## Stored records
········
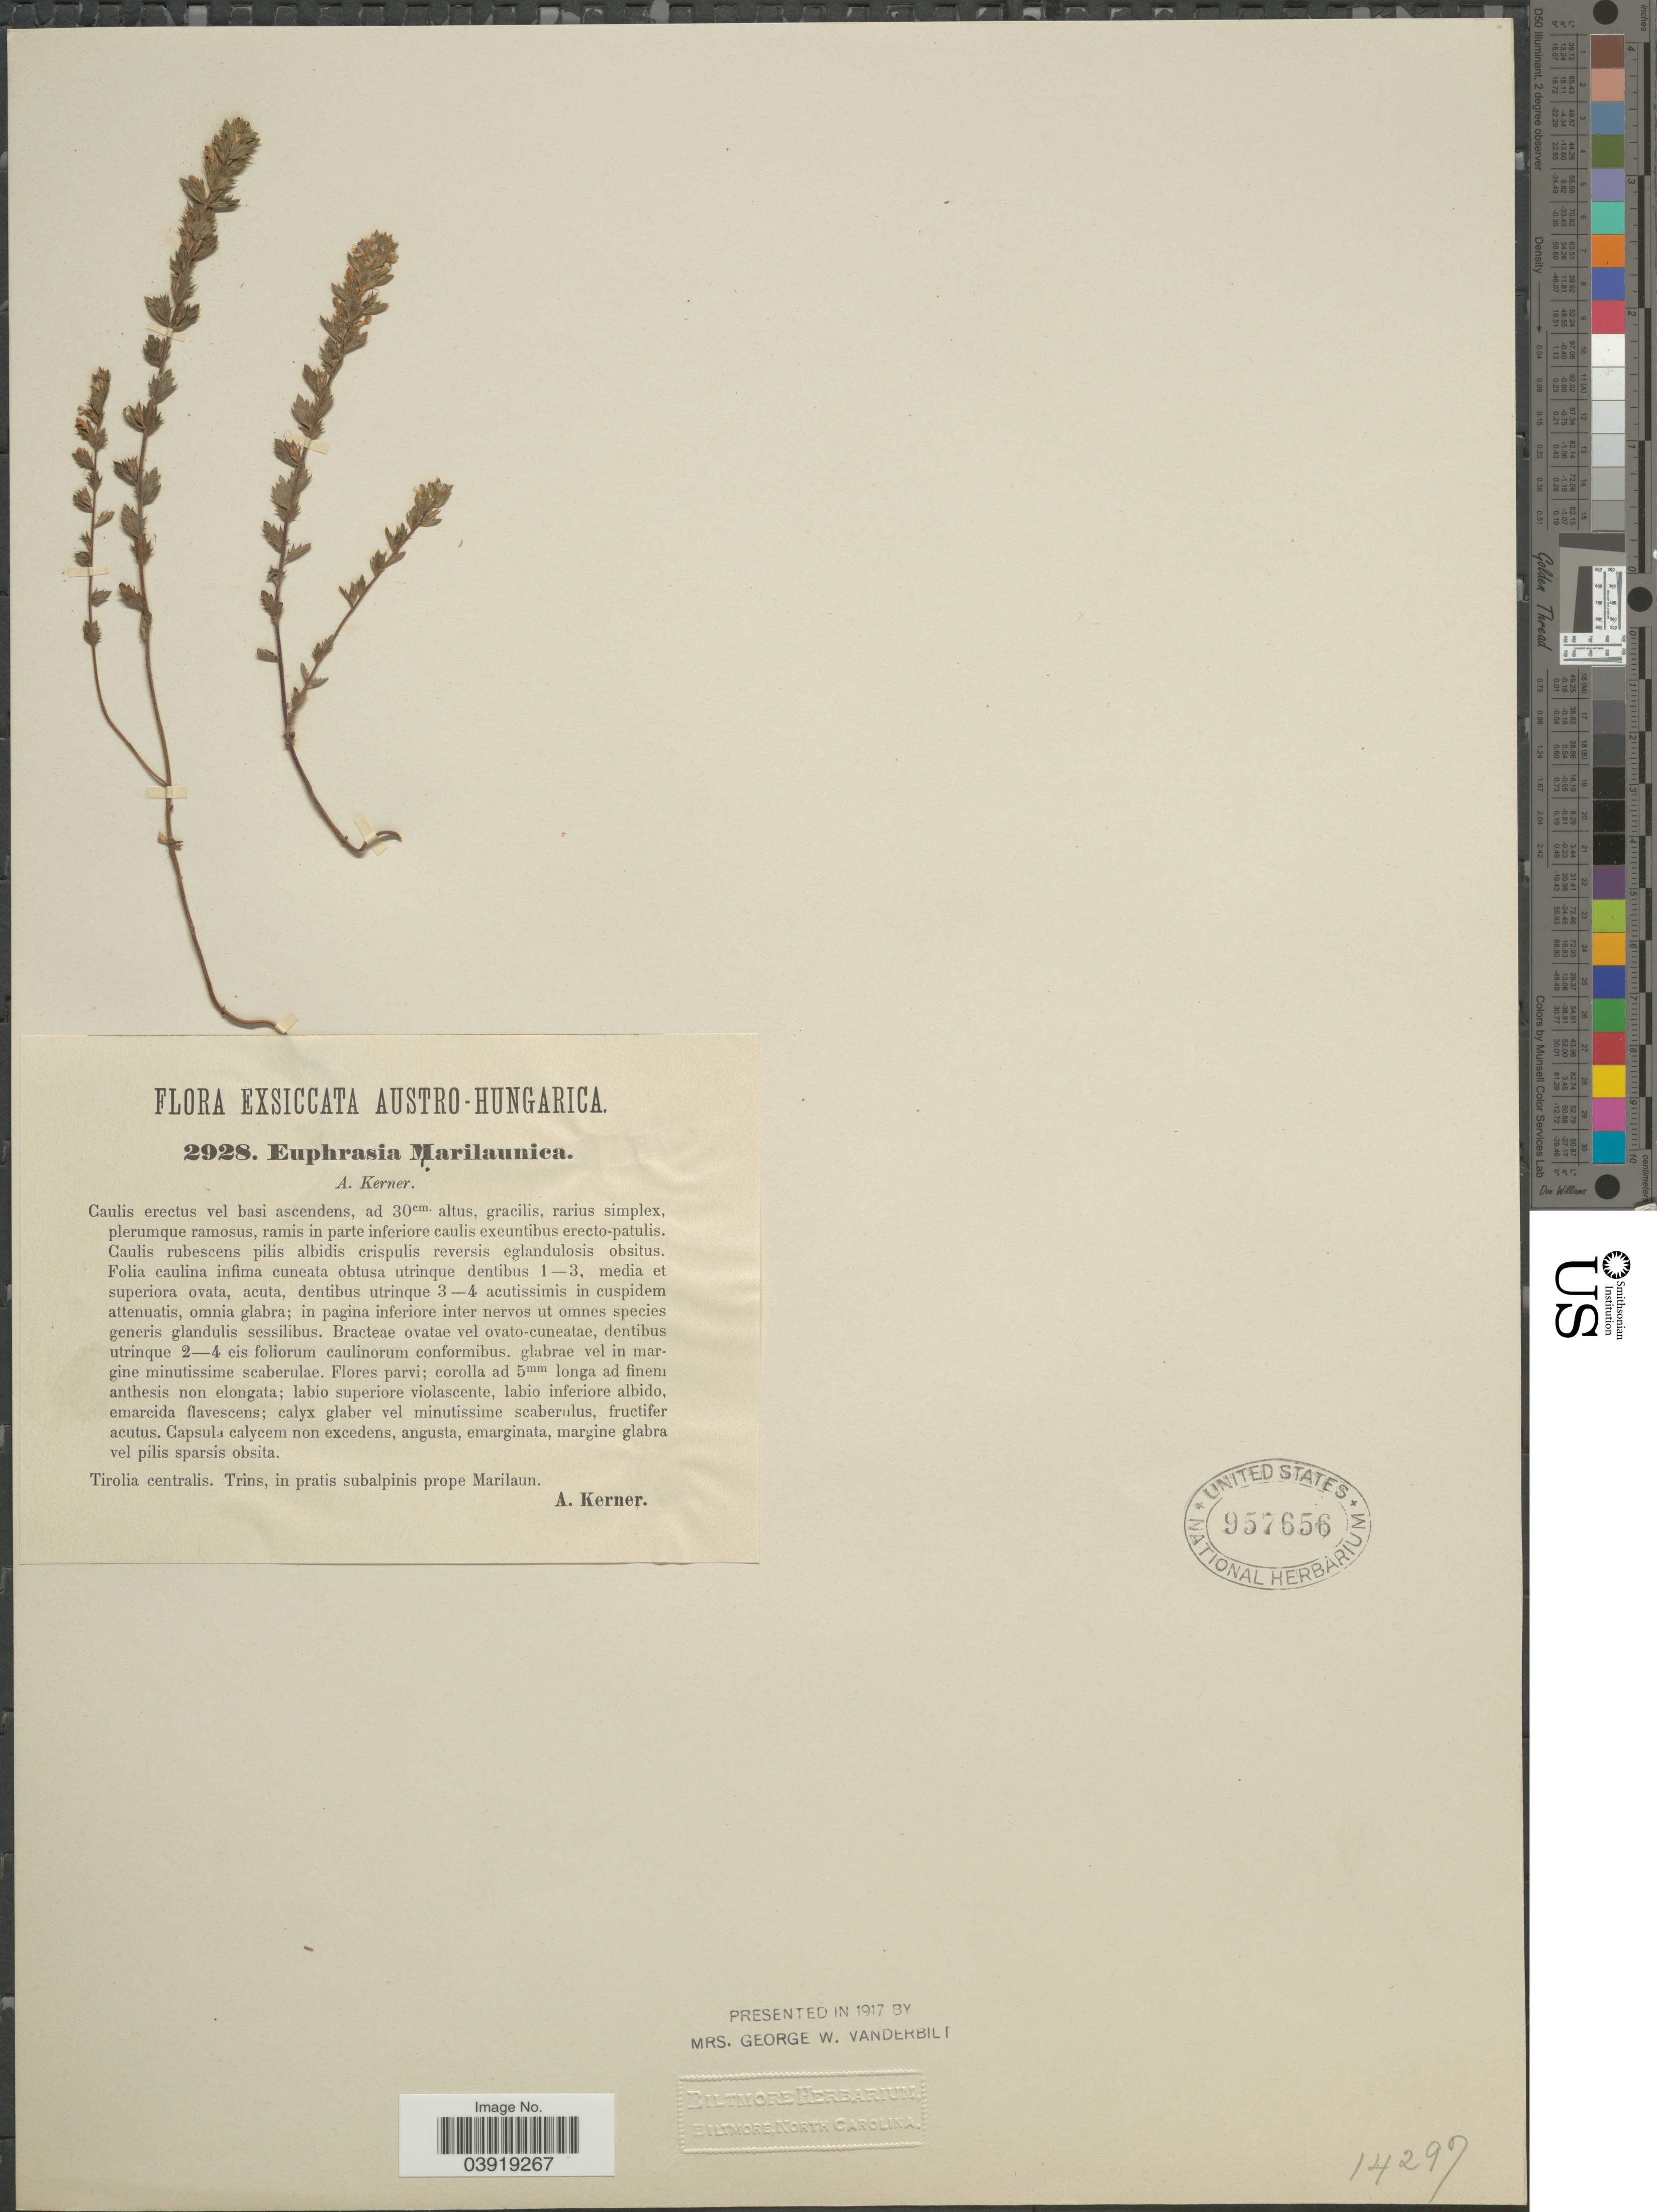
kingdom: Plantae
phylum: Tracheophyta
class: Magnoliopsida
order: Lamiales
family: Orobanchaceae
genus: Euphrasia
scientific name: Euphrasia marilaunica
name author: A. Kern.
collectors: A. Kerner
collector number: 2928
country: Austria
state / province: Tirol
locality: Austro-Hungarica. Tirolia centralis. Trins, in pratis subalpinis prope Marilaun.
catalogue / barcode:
········
## Directions
Reproduce the listing word for word, from the line with "scientific name: Euphrasia marilaunica" through the end of the listing.

## Exercise solution
scientific name: Euphrasia marilaunica
name author: A. Kern.
collectors: A. Kerner
collector number: 2928
country: Austria
state / province: Tirol
locality: Austro-Hungarica. Tirolia centralis. Trins, in pratis subalpinis prope Marilaun.
catalogue / barcode:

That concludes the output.